**EXTRACT**
════════
You should look up Wyllie. He's the original DIY stompbox guy. He had been making these things for years. He makes the enclosures himself. I get impression he lived in a shack in the woods with a dog and solder iron.
Supposedly all of the circuits are original. Sadly he passed away recently so you can't get these any more. Look up some sound samples of the moonrock it's got a unique sound.
Not sure, could be, it's got the transformer. But, it looks like only one side of the transformer is in use as an inductor. It's got a lot of diode pairs.
Here's my latest layout. A lot of the values are still missing and there's bound to be some errors still. I'm trying to put together a rough schematic from what's here. I'm hoping that will reveal something.
soggybag wrote:Not sure, could be, it's got the transformer. But, it looks like only one side of the transformer is in use as an inductor. It's got a lot of diode pairs.
Here's my latest layout. A lot of the values are still missing and there's bound to be some errors still. I'm trying to put together a rough schematic from what's here. I'm hoping that will reveal something.
Here's what I get out of the one i have using soggy's very helpful trace diagram as a guideline (I had some errors when I jotted it down originally but that made it a lot easier to sort out).
I dunno, I'm no comprehensive circuit historian myself, but it doesn't look familiar to me.
It's not an octavia or ampeg scrambler as it had been thought to be for a long time.
V_____ wrote:Here's what I get out of the one i have using soggy's very helpful trace diagram as a guideline (I had some errors when I jotted it down originally but that made it a lot easier to sort out).
I dunno, I'm no comprehensive circuit historian myself, but it doesn't look familiar to me.
It's not an octavia or ampeg scrambler as it had been thought to be for a long time.
Pretty odd circuit.
════════
**SET OF TASKS**
#1 Reproduce the passage of the forum thread from "You should look" up to and including "a unique sound.", word for word.
#2 Condense the paragraph of the forum thread beginning "You should look up Wyllie." into a short bulleted list that keeps its main facts.
#3 Translate this sentence from the forum thread into French: "But, it looks like only one side of the transformer is in use as an inductor."
The data after this point come from a separate, unrelated source.

**SUPPLIED DATA**
════════
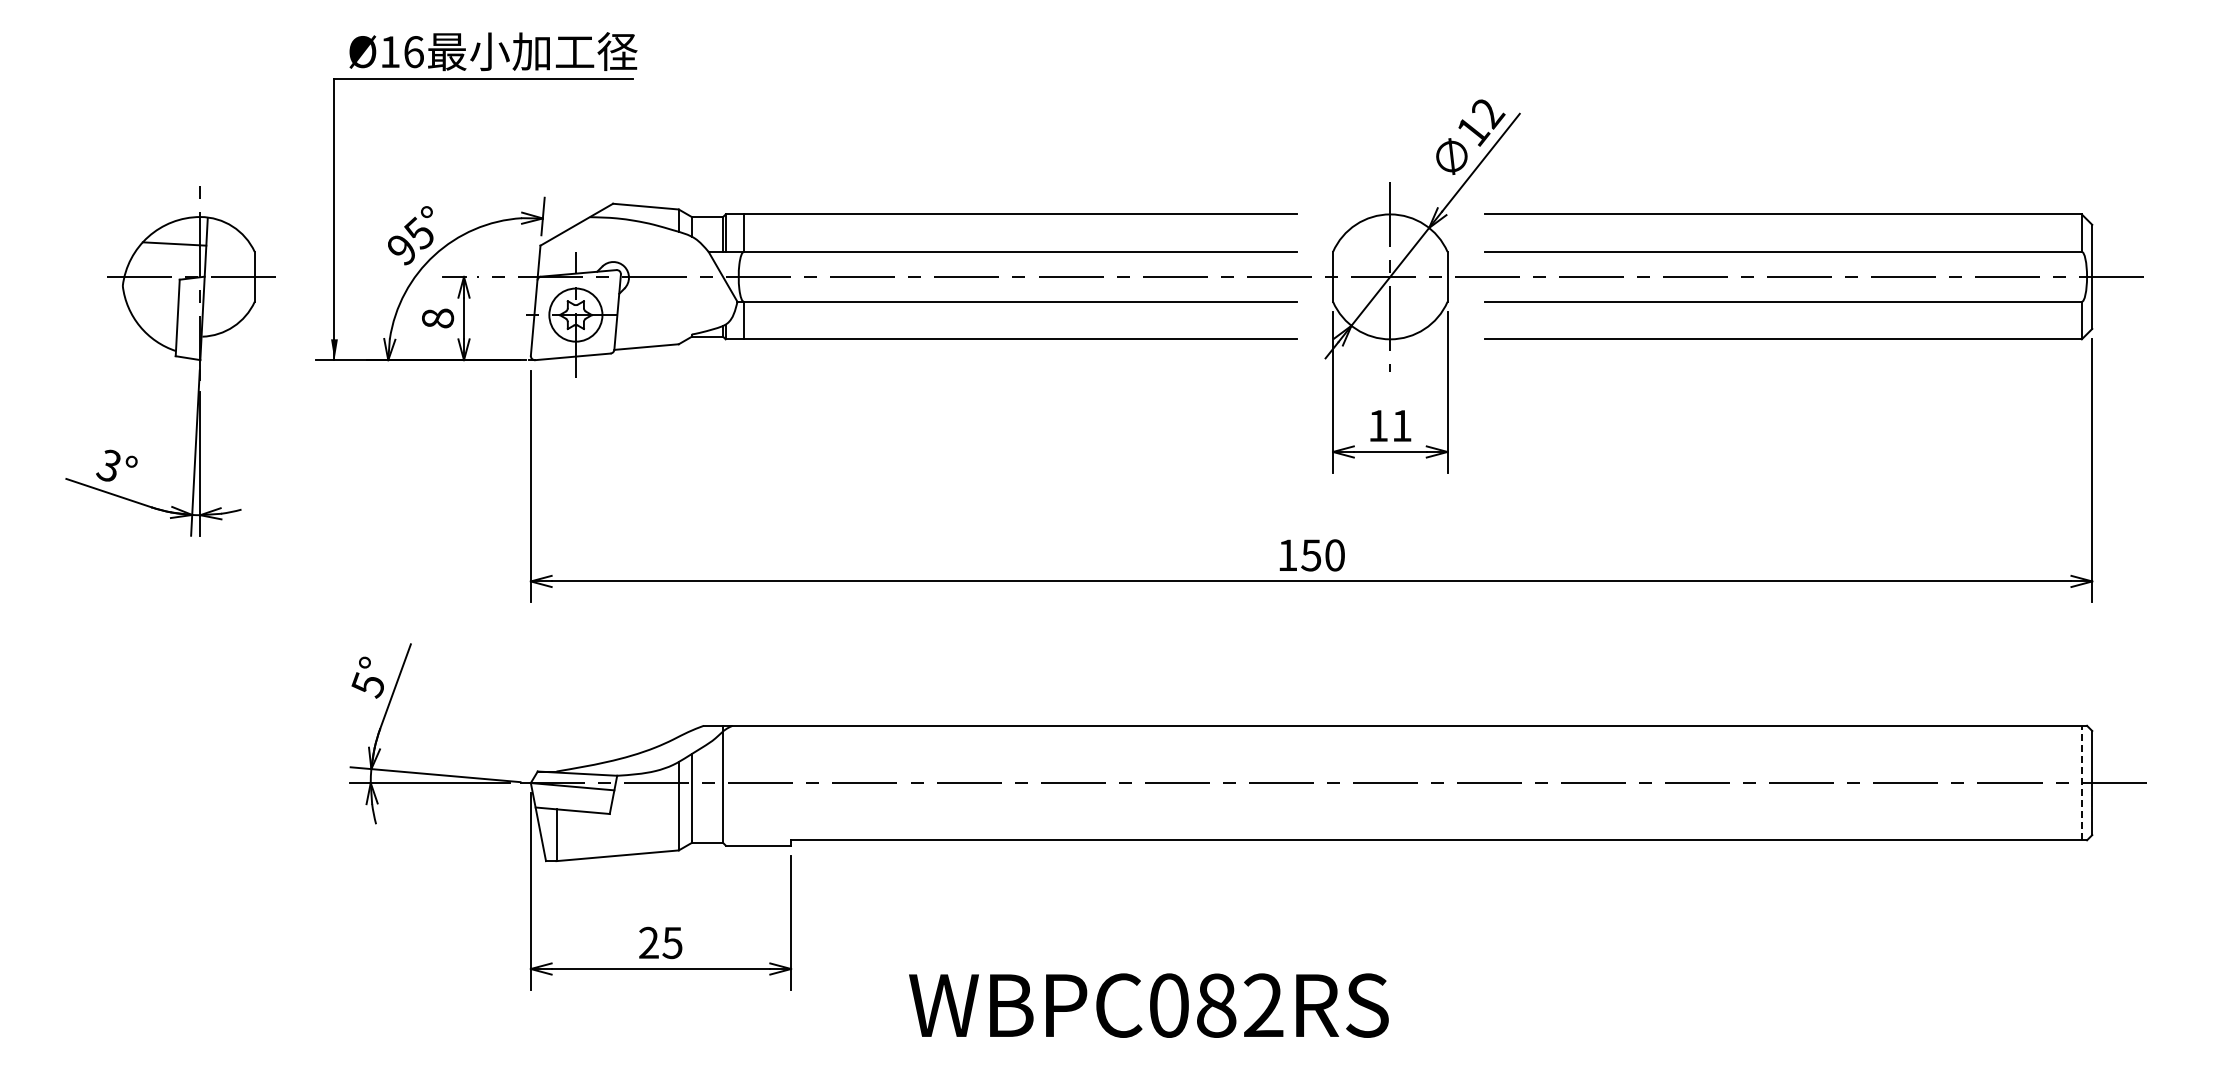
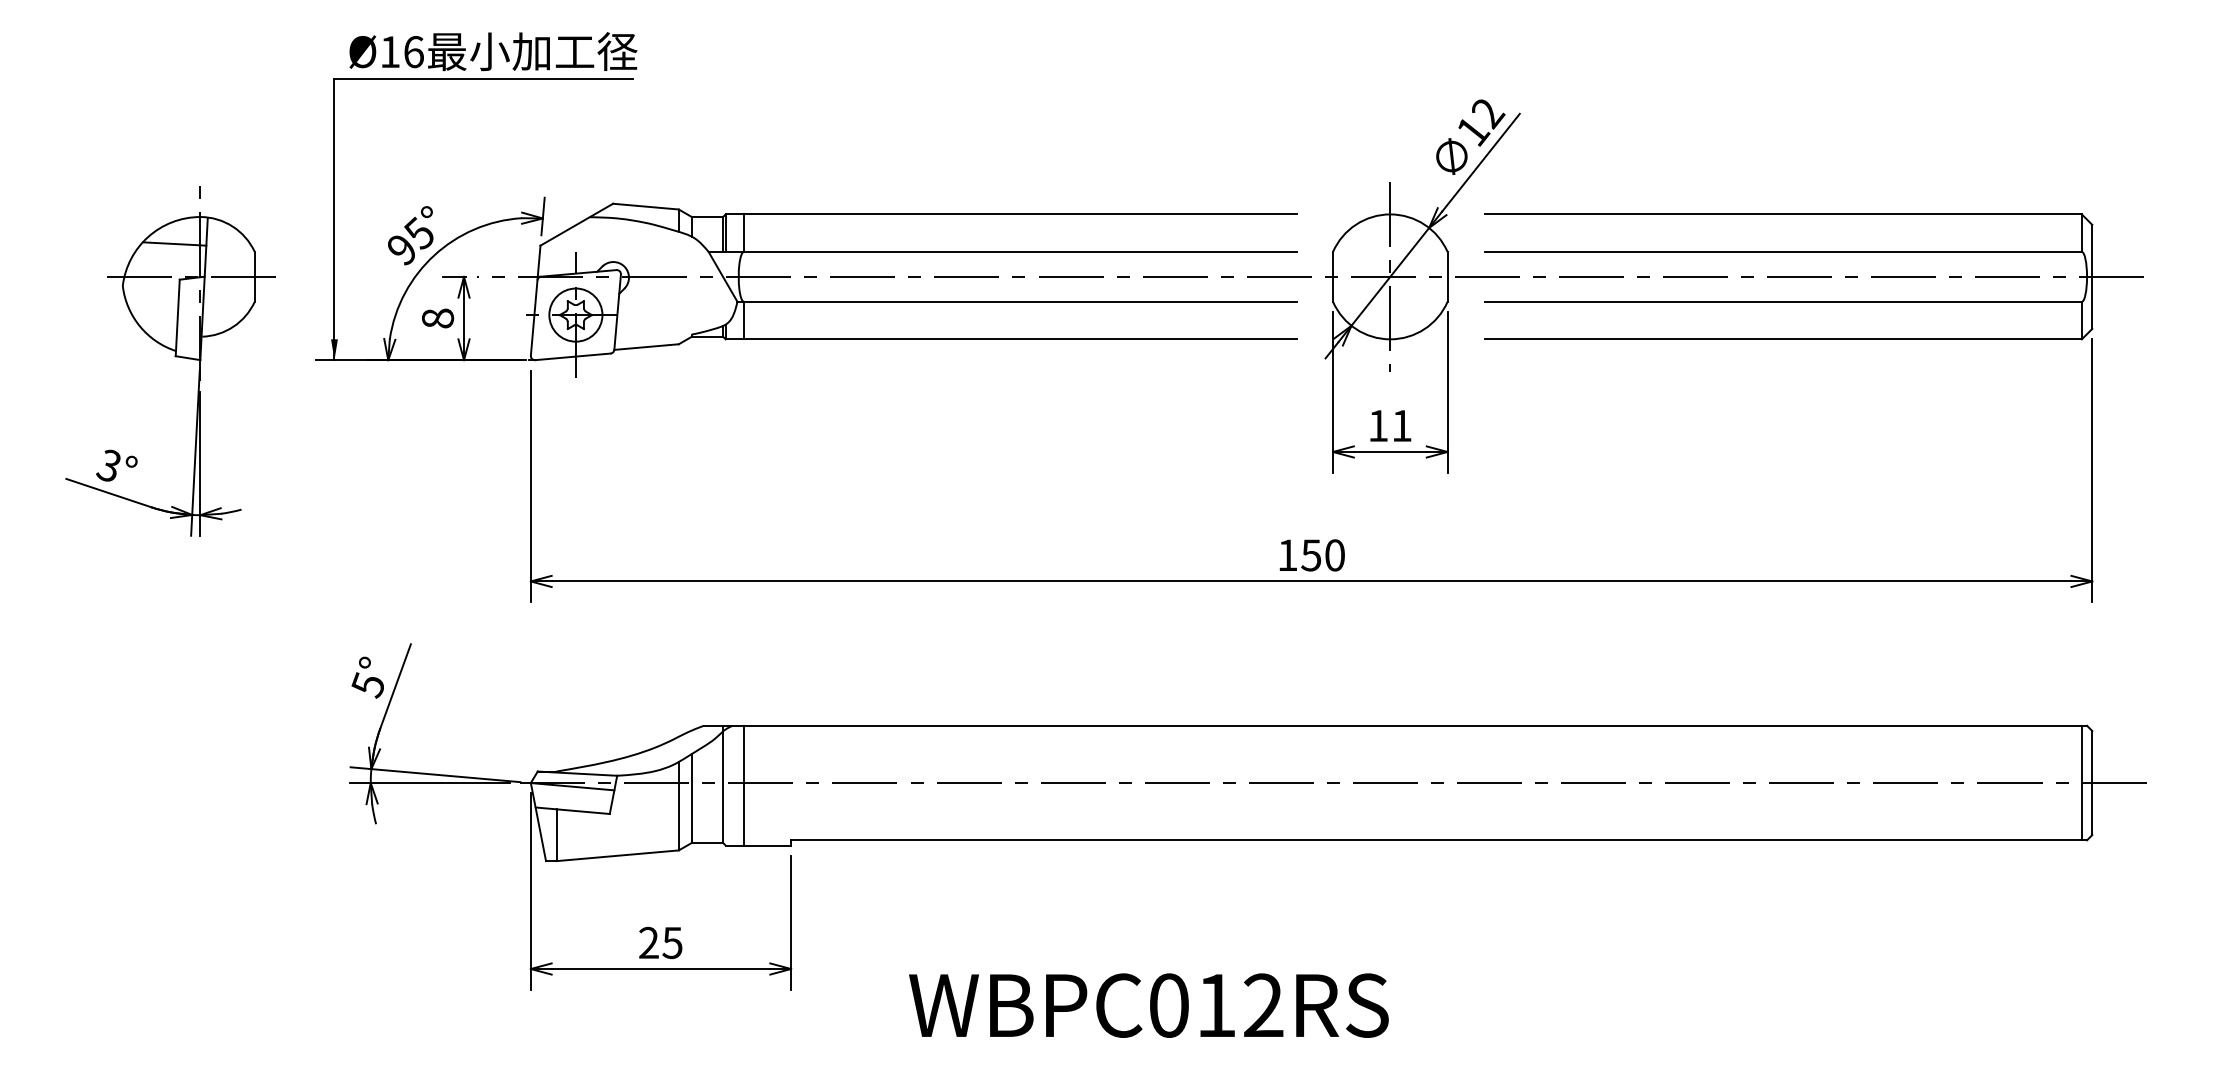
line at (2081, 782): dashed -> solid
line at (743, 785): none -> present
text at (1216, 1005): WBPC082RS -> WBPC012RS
════════
**WRITTEN RESPONSES**
#1
You should look up Wyllie. He's the original DIY stompbox guy. He had been making these things for years. He makes the enclosures himself. I get impression he lived in a shack in the woods with a dog and solder iron.
Supposedly all of the circuits are original. Sadly he passed away recently so you can't get these any more. Look up some sound samples of the moonrock it's got a unique sound.

#2
- Wyllie is described as the original DIY stompbox maker.
- He had been making these devices for years.
- He built the enclosures himself.
- The writer imagines him living in a shack in the woods with a dog and a soldering iron.

#3 Mais on dirait qu'un seul côté du transformateur est utilisé comme inductance.